C'est à dire en gros : explorer la relation qui existe entre la pensée et le réel permettrait d'éclaircir la relation qui existe entre le réel et la pensée. Difficile de ne pas être d'accord ! Mais bon... Si, comme moi, vous manquez de patience et essayez d'en savoir plus, vous découvrirez facilement que Basarab Nicolescu est un physicien français d'origine roumaine, chercheur au CNRS et président-fondateur d'un Centre international de recherches et études transdisciplinaires (CIRET). Si, comme moi, vous êtes l'auteur de ce blog, vous redécouvrirez alors via Google que vous avez déjà consacré un (très succinct) petit billet à cette idée de transdisciplinarité !

Et puis, arrivé sur la page web du CIRET, vous trouverez enfin de quoi étancher votre soif de lecture, en particulier les 20 numéros parus de Transdisciplinay Encounters (3), la revue électronique du CIRET. Transdiciplinarité, noosphère et ontologique de Lupasco... C'est dense. Pas du tout de bandes dessinées... et rien sur les fameux théorèmes poétiques.

Un peu plus loin sur le web, vous risquez bien de buter sur Jean Staune qui parle du théorème de Gödel comme du premier théorème poétique. Si vous voyez un peu où se situe le personnage (j'entends : celui de Jean Staune), et si vous êtes (toujours comme moi) un athée attaché à la pensée rationnelle, vous commencerez à douter d'être sur une bonne piste, et la lecture du texte ne vous rassurera pas !
Il n’est pas nécessaire de comprendre les équations de Gödel pour comprendre le théorème. On peut même les connaître parfaitement et n’avoir rien compris.
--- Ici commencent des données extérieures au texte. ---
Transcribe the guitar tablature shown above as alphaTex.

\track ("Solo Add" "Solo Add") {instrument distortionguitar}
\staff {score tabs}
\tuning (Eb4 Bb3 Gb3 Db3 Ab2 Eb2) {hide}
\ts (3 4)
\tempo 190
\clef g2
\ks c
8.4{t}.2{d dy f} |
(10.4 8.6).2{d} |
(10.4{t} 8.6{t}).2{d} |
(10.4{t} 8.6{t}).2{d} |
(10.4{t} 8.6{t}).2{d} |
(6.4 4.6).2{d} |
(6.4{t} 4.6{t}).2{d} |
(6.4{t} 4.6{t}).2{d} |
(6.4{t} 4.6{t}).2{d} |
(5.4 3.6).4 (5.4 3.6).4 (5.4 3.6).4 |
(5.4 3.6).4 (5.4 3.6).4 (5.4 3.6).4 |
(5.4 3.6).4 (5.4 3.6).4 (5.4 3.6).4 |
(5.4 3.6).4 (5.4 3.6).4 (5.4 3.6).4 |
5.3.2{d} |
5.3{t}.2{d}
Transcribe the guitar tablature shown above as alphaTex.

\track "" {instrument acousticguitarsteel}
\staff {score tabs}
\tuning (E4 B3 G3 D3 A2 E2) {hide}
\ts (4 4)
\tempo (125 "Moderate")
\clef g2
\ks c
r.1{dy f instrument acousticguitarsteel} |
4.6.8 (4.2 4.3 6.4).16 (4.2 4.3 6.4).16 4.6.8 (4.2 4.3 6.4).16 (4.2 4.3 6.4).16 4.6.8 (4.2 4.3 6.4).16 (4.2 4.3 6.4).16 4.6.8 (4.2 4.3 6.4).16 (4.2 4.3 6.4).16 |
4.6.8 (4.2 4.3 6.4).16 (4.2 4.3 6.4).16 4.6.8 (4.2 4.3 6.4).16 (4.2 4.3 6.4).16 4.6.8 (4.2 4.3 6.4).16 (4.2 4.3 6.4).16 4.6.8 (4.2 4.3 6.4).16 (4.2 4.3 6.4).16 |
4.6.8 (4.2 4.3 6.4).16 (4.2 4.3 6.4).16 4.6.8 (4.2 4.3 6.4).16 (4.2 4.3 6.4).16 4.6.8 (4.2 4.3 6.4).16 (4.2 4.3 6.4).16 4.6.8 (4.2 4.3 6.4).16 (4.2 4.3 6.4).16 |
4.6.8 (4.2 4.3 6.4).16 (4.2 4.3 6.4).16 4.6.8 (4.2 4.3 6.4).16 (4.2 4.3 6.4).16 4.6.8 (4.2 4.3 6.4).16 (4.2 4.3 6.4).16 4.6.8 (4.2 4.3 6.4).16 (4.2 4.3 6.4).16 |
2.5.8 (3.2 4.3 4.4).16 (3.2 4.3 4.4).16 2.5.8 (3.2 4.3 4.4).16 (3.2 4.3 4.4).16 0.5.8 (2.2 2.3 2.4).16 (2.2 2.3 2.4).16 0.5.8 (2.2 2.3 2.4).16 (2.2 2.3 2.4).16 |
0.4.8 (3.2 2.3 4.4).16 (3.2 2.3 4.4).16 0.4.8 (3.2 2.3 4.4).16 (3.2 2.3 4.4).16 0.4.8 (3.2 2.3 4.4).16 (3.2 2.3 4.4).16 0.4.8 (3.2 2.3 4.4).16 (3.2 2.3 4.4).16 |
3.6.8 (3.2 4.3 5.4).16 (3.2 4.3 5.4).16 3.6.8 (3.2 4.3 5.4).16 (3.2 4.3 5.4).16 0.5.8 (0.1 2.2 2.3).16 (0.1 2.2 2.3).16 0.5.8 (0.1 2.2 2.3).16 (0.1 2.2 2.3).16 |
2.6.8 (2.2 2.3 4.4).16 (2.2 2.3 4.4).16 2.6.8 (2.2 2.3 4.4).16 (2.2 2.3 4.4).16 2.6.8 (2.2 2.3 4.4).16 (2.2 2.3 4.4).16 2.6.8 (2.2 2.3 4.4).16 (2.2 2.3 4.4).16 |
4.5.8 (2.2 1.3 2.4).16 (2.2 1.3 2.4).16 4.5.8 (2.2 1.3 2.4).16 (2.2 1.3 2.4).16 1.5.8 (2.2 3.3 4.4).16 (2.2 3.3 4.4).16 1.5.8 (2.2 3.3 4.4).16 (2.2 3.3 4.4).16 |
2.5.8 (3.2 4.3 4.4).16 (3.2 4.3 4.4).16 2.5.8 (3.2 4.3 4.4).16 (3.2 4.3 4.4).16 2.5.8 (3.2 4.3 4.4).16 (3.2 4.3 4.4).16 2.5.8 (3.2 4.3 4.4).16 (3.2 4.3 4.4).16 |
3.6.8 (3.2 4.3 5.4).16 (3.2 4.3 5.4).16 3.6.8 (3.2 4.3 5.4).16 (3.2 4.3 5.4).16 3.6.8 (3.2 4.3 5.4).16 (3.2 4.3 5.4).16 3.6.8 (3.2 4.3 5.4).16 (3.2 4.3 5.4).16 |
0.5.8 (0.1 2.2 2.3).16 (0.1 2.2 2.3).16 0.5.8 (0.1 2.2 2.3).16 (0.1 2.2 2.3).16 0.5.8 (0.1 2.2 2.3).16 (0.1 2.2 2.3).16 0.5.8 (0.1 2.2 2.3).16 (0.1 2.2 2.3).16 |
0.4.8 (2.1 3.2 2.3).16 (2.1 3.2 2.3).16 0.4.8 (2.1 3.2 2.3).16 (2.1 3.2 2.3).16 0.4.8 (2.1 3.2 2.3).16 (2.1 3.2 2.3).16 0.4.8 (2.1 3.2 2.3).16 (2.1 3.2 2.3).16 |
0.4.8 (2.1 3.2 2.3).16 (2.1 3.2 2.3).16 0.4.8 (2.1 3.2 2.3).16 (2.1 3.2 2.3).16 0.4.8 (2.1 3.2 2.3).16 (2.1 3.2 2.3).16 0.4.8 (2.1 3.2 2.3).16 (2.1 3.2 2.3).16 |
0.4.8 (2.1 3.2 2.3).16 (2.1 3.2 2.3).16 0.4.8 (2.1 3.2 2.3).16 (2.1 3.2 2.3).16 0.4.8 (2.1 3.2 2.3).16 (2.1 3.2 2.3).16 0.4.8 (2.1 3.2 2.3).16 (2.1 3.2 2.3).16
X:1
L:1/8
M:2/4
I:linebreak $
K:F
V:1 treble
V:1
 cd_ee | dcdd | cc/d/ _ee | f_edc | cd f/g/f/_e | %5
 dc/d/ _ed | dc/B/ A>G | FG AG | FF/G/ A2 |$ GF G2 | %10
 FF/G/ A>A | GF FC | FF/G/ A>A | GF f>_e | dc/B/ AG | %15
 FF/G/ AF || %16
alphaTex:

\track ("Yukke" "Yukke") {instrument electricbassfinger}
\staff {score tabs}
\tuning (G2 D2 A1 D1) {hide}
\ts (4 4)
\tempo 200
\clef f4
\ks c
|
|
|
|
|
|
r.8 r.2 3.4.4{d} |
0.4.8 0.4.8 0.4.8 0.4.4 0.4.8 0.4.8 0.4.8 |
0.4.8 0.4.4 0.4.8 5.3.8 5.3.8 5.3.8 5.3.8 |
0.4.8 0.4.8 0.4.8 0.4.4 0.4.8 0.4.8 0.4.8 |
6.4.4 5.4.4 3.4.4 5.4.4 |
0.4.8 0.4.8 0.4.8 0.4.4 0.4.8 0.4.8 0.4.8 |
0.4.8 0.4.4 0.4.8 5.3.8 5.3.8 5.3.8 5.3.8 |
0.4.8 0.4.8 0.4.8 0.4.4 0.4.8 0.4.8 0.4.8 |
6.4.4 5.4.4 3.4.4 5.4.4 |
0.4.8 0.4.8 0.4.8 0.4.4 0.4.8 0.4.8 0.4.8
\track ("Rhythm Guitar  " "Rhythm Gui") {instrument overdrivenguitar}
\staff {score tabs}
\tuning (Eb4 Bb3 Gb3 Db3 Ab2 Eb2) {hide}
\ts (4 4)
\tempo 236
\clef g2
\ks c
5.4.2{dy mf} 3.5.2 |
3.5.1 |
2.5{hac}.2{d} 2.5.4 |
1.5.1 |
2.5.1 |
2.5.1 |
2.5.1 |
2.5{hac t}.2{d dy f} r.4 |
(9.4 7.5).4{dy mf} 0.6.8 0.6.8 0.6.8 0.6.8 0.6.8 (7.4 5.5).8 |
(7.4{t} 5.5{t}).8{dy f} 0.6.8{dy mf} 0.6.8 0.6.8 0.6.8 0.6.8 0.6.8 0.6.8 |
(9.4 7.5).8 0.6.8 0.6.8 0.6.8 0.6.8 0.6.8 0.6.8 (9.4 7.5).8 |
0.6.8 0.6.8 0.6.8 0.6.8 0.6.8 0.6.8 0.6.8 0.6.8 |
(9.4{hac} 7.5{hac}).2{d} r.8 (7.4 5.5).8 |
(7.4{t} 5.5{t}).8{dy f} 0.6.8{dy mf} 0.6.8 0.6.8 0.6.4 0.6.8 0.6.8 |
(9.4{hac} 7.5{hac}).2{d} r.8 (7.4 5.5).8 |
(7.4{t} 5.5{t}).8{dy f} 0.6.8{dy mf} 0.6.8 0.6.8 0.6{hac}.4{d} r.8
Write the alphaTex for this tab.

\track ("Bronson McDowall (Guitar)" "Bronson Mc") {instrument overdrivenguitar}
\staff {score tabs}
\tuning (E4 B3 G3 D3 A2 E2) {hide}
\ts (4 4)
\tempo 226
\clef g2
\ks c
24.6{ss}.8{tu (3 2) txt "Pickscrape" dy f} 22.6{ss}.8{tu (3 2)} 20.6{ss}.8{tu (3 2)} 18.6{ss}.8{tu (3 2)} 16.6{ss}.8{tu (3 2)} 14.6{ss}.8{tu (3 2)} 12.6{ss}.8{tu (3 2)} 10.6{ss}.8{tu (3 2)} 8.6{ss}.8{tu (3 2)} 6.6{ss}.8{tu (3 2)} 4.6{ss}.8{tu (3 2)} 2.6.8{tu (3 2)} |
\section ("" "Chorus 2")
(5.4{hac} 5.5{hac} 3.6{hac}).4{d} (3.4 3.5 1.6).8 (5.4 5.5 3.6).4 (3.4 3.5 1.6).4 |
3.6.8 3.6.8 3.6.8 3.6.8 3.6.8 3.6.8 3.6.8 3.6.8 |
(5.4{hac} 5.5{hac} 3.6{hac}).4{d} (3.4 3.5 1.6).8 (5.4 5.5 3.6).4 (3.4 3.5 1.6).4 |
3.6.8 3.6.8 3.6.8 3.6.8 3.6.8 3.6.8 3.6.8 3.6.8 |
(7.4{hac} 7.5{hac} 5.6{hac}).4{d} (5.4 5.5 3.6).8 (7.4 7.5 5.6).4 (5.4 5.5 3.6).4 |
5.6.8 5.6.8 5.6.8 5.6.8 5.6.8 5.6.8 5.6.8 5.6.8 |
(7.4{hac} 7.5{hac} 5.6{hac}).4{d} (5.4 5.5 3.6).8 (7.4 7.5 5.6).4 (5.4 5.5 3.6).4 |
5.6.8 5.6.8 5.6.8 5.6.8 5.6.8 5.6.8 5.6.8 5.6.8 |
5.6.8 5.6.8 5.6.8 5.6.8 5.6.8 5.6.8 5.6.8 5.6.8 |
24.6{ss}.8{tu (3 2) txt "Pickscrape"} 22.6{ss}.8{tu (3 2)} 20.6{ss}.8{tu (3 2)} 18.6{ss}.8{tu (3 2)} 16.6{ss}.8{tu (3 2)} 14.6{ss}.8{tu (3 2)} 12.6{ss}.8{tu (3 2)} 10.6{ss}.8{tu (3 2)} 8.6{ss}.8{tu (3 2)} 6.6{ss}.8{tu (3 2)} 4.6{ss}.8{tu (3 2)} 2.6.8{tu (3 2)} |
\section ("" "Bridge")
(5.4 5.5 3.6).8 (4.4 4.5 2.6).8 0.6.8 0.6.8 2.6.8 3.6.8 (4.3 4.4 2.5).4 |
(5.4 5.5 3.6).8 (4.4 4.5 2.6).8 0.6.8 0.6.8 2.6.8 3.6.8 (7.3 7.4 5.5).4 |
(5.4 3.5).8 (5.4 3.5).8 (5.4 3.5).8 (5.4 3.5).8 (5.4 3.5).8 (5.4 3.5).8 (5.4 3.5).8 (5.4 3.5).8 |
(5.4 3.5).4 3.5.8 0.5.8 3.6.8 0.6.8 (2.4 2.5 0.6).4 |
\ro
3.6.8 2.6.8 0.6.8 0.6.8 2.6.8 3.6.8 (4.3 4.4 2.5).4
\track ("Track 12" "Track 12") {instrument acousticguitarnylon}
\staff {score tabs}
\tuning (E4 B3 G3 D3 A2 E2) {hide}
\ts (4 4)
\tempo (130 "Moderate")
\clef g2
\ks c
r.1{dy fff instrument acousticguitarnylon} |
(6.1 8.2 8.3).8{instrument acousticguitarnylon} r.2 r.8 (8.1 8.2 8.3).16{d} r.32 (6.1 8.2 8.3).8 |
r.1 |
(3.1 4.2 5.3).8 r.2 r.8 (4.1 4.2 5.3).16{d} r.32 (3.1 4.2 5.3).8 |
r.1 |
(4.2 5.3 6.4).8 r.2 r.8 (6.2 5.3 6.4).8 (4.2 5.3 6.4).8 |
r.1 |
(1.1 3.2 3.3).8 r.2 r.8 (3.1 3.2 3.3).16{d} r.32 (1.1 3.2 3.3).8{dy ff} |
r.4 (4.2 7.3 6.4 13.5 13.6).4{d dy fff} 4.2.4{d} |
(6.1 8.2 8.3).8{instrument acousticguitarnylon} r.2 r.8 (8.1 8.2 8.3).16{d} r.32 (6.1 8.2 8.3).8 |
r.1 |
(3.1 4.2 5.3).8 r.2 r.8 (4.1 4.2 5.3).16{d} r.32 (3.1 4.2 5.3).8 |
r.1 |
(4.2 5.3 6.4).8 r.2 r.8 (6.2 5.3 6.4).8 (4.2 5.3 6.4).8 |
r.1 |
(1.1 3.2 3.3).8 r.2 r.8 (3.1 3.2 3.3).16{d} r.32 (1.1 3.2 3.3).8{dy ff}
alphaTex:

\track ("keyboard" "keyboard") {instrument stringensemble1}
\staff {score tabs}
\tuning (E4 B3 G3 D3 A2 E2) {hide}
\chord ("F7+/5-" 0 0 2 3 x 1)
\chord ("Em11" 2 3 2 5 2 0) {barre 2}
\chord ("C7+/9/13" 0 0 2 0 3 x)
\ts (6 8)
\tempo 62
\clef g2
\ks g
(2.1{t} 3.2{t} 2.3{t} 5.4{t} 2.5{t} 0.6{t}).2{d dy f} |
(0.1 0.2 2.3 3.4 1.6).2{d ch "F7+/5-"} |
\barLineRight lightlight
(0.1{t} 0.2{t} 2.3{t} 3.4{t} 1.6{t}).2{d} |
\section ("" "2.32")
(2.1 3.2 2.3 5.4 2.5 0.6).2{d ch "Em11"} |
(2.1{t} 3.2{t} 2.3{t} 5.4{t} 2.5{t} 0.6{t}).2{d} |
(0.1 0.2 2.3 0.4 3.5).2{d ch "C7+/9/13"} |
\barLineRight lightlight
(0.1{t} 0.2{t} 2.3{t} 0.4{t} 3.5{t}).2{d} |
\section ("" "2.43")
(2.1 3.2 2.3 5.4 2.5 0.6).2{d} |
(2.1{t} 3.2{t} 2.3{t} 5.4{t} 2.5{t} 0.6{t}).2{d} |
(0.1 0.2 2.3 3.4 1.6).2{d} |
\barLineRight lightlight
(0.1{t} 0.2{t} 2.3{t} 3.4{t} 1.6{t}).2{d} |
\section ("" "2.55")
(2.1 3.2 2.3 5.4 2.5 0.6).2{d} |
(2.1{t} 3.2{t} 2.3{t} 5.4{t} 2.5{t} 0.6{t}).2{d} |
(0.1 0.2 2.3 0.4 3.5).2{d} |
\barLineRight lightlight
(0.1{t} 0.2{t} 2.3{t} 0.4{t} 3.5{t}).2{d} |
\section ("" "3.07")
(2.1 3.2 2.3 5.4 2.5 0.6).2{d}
Car comme certains mantras dont la répétition conduit à l’éveil, il faut vivre avec le théorème de Gödel, le méditer, jusqu’à ce que vous envahissent la beauté, l’évidence, la lumière, la douceur dont il est porteur. C’est le premier théorème de mathématiques qui ne peut être compris qu’avec le cœur, le premier "théorème poétique". (2)
Et puis pour finir, vous finirez probablement par découvrir une très longue page web pleine d'extraits du livre de Basarab Nicolescu... Là, vous comprendrez que le livre n'est pas consacré à, mais constitué de « théorèmes poétiques », lesquels ressemblent diablement à une collection d'aphorismes spiritualo-scientifico-mystiques à la Jean Staune, Bernard d'Espagnat et consorts. Exemple : 
Les poètes sont les chercheurs quantiques du tiers secrètement inclus. La rigueur de l'esprit poétique est infiniment plus grande que la rigueur de l'esprit mathématique. Il serait plus juste d'appeler " science exacte " la recherche du tiers secrètement inclus et " science humaine " la mathématique. (3)
Tiens, ça m'inspire à moi aussi un petit aphorisme : 
Prenez une idée triviale. Inversez les termes pour lui faire dire exactement le contraire de ce qu'elle dit au départ. Vous obtiendrez à peu de frais un effet de profondeur assez convaincant...
 Allez, un autre « théorème poétique » :
La manie moderne de chercher toujours la caution de la science est une manie perverse. Car la méthodologie de la science lui impose des limites infranchissables.(3)
Tout à fait d'accord avec la seconde phrase, mais la première est franchement comique chez un auteur qui explique à longueur de pages comment la physique quantique et le théorème de Gödel (the usual suspects !) invalident le principe de causalité et la pensée rationnelle (qu'il appelle la petite raison, r minuscule) et obligent à se tourner vers une mystérieuse spiritualité : la grande Raison, R majuscule. Arrivé à ce stade vous serez bien obligé de vous avouer à vous même qu'un joli oxymore n'est pas forcément le gage d'une idée très originale...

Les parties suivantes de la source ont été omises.